Les nanotechnologies s’intéressent principalement aujourd’hui à la composition des matériaux, mais leurs applications potentielles vont bien au-delà. Depuis plusieurs décennies, on s’interroge sur la création de machines capables de s’auto-fabriquer ; dès 1980, une publication de la NASA passait en revue différentes méthodes pour y parvenir. Il y a dix ans, deux scientifiques de renom ont abordé sérieusement la question :

"D’ici cinquante à cent ans, nous verrons probablement apparaître une nouvelle classe d’organismes. Ces organismes seront artificiels dans le sens où ils auront été conçus par l’homme. Mais ils auront la capacité de se reproduire et ils "évolueront" vers autre chose que leur forme originelle ; ils seront "vivants" dans les différentes acceptions de ce terme... Le rythme de l’évolution sera extrêmement rapide... Les conséquences pour l’humanité et la biosphère pourraient être énormes, plus importantes encore que la révolution industrielle, l’arme nucléaire ou la pollution de l’environnement. Nous devons d’ores et déjà prendre des mesures pour préparer les conditions de l’apparition d’organismes artificiels..."

K. Eric Drexler, le chantre des nanotechnologies, exprimait des inquiétudes de même nature :

"Nombreux sont ceux, moi y compris, que les conséquences prévisibles de cette technologie emplissent d’un profond malaise.

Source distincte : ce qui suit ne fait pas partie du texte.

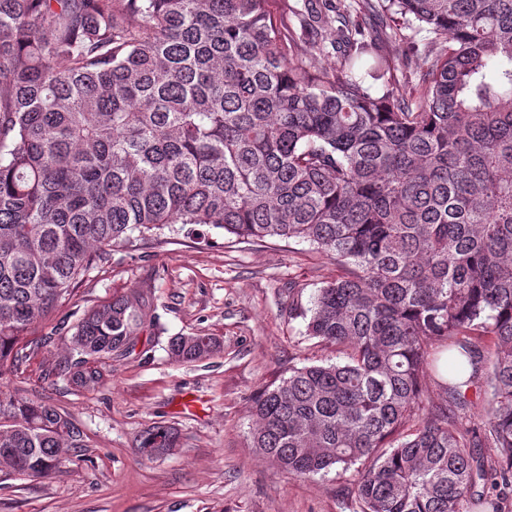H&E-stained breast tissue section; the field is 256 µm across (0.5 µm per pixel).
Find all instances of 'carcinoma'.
<instances>
[{
  "instance_id": "1",
  "label": "carcinoma",
  "mask_w": 512,
  "mask_h": 512,
  "mask_svg": "<svg viewBox=\"0 0 512 512\" xmlns=\"http://www.w3.org/2000/svg\"><path fill=\"white\" fill-rule=\"evenodd\" d=\"M362 11L428 33L410 96L393 91L403 38L365 33ZM311 22L335 60L268 0H0V365L53 343L26 333L136 231L305 241L340 268L306 335L345 361L261 390L252 447L296 478L356 468L355 512L494 509L479 485L512 479V0H350ZM150 309L143 289L90 309L50 375L104 385ZM167 350L193 363L221 343ZM475 388L482 429L461 416ZM177 444L157 422L138 452ZM84 447L68 411L0 385L8 473L48 476Z\"/></svg>"
}]
</instances>
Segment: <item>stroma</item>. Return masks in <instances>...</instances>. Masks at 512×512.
I'll return each instance as SVG.
<instances>
[{"label": "stroma", "mask_w": 512, "mask_h": 512, "mask_svg": "<svg viewBox=\"0 0 512 512\" xmlns=\"http://www.w3.org/2000/svg\"><path fill=\"white\" fill-rule=\"evenodd\" d=\"M402 34L411 49L394 91L406 96L426 68L428 34ZM338 273L333 260L297 240L241 243L190 225L132 235L29 333L70 328L112 295L151 288L139 342L113 359L111 380L93 392L52 383L54 343L18 369L0 367L1 385L66 409L87 435L60 471L0 480V512H352L354 471L293 478L250 443L263 387L294 368L343 361L335 346L306 337L304 318L317 289ZM180 334L216 337L224 351L175 363L167 344ZM156 421L177 430L179 446L149 461L136 441Z\"/></svg>", "instance_id": "stroma-1"}]
</instances>
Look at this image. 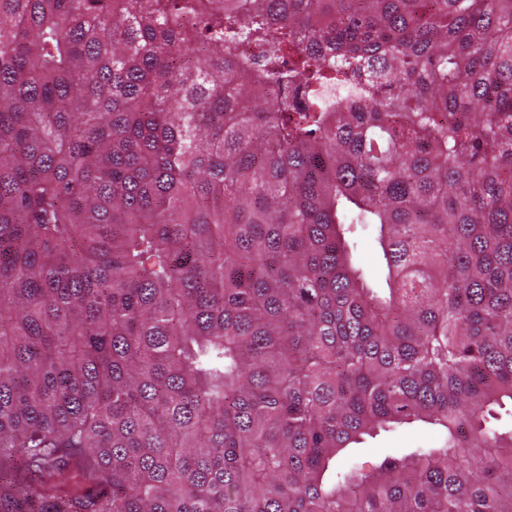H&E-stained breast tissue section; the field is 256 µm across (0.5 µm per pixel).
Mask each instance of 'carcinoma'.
Returning <instances> with one entry per match:
<instances>
[{"label": "carcinoma", "instance_id": "1", "mask_svg": "<svg viewBox=\"0 0 512 512\" xmlns=\"http://www.w3.org/2000/svg\"><path fill=\"white\" fill-rule=\"evenodd\" d=\"M505 399L512 0H0L3 512H512ZM346 237L355 246V254L360 260L366 277L375 284L384 282V269L379 263L375 235L370 225L348 224ZM446 434L438 427L416 423L390 432H379L373 437L366 436L363 443L347 448L338 458L337 469L357 467L370 472L388 453L407 451L409 448H438L445 441Z\"/></svg>", "mask_w": 512, "mask_h": 512}]
</instances>
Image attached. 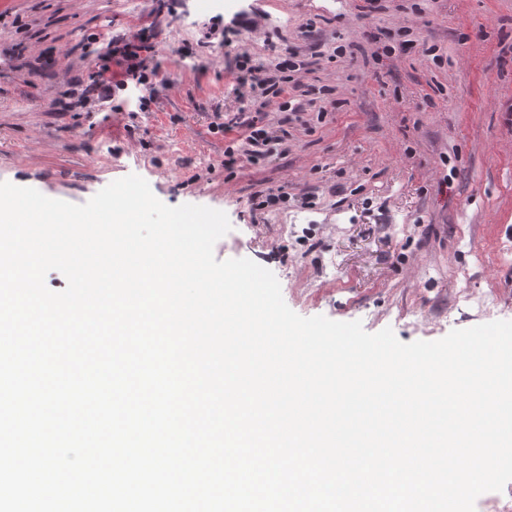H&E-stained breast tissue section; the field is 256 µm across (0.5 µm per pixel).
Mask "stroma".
Instances as JSON below:
<instances>
[{
    "label": "stroma",
    "instance_id": "stroma-1",
    "mask_svg": "<svg viewBox=\"0 0 512 512\" xmlns=\"http://www.w3.org/2000/svg\"><path fill=\"white\" fill-rule=\"evenodd\" d=\"M362 5L0 0V182L82 204L136 174L166 205L224 211L216 259L271 270L303 317L389 327L404 343L512 320V0ZM217 14L238 34H211ZM143 29L172 83L148 111H112L87 94L105 53L92 38ZM242 48L263 66L296 51L288 98L303 113L268 106L287 153L228 171L229 137L210 124L251 109L233 89ZM277 188L285 204L253 210Z\"/></svg>",
    "mask_w": 512,
    "mask_h": 512
}]
</instances>
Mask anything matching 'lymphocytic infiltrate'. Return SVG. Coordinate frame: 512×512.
Returning <instances> with one entry per match:
<instances>
[{
	"label": "lymphocytic infiltrate",
	"instance_id": "lymphocytic-infiltrate-1",
	"mask_svg": "<svg viewBox=\"0 0 512 512\" xmlns=\"http://www.w3.org/2000/svg\"><path fill=\"white\" fill-rule=\"evenodd\" d=\"M96 42L105 44L109 60L114 61L123 70L120 80L99 77L94 80L91 90L100 99L111 100L118 96L121 99L137 98L139 102H147L155 97L158 87L168 86L170 79L148 56L153 46L147 38H139L138 42H122L111 39L106 33H98ZM236 67L239 71L238 81L241 87L247 88L249 96L259 108H266L271 99L287 94V78L283 71L286 61H279L274 67L263 69L253 65L248 52H239L236 56ZM211 129L229 132L233 128H241V135L233 139L224 151L225 169L233 167L241 161L255 164L274 152H287L289 133L286 128H274L264 124L261 116H248L241 112L225 114L223 121H214Z\"/></svg>",
	"mask_w": 512,
	"mask_h": 512
}]
</instances>
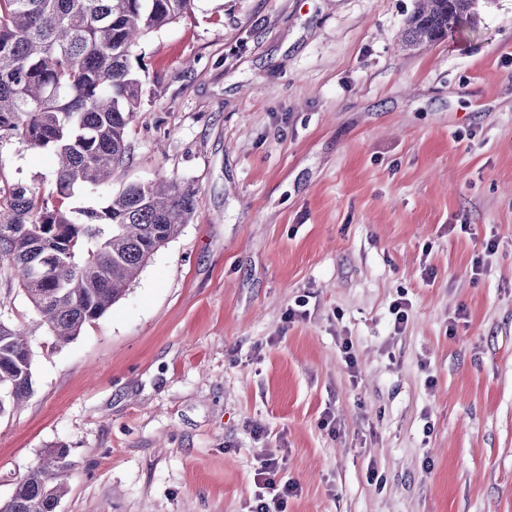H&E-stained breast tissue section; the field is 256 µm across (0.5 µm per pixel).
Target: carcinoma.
Listing matches in <instances>:
<instances>
[{
  "mask_svg": "<svg viewBox=\"0 0 512 512\" xmlns=\"http://www.w3.org/2000/svg\"><path fill=\"white\" fill-rule=\"evenodd\" d=\"M476 0H417L406 40L429 46L461 29ZM194 0H0V139L50 149L54 189L0 185V269L60 342L100 319L145 261L192 220L196 191L130 185L96 205L74 201L108 182L128 150L143 83L134 46ZM28 336L0 320V417L34 392ZM69 451L47 449L0 512H57Z\"/></svg>",
  "mask_w": 512,
  "mask_h": 512,
  "instance_id": "obj_1",
  "label": "carcinoma"
}]
</instances>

Il y aurait tant de choses à changer que le risque est grand que la société, faute de préparation, ne sache pas s’y prendre."

D’après les prévisions les plus optimistes (ou les plus alarmistes selon le point de vue), ces organismes ne verront pas le jour avant plusieurs dizaines d’années. Nous sommes en droit d’espérer que lorsqu’ils feront leur apparition, nous aurons mis en œuvre des moyens de contrôle internationaux sur les créations technologiques capables de se reproduire. Nous pouvons aussi espérer que ces contrôles seront appliqués avec rigueur ; nous avons déjà appris à traiter les fabricants de virus informatiques avec une sévérité inconcevable il y a vingt ans. Nous envoyons les pirates informatiques derrière les barreaux. Les spécialistes dévoyés de la biotechnologie seront bientôt logés à la même enseigne.

Mais il est évidemment possible qu’il n’y ait pas de moyens de contrôle. Ou que quelqu’un parvienne à créer bien plus tôt qu’on ne l’imagine des organismes artificiels capables de se reproduire. Si cela doit arriver, il est difficile d’en prévoir les conséquences. C’est le sujet de ce roman.